[Stored data entries]
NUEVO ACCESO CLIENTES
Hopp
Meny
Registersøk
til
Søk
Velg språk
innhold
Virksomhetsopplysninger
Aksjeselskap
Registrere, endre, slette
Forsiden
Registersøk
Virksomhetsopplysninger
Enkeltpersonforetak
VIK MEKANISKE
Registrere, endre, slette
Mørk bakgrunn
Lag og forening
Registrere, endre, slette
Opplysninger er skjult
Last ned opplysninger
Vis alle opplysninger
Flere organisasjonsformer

...

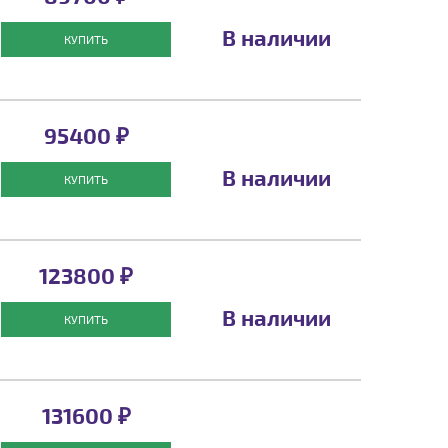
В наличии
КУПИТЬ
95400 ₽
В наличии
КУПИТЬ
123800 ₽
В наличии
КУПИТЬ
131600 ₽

*ASSIGNED TASK*: Please transcribe the part of the listing above that opens with the line containing "NUEVO ACCESO CLIENTES" and closes with the line containing "Opplysninger er skjult", keeping both of those lines.

*FINAL ANSWER*:
NUEVO ACCESO CLIENTES
Hopp
Meny
Registersøk
til
Søk
Velg språk
innhold
Virksomhetsopplysninger
Aksjeselskap
Registrere, endre, slette
Forsiden
Registersøk
Virksomhetsopplysninger
Enkeltpersonforetak
VIK MEKANISKE
Registrere, endre, slette
Mørk bakgrunn
Lag og forening
Registrere, endre, slette
Opplysninger er skjult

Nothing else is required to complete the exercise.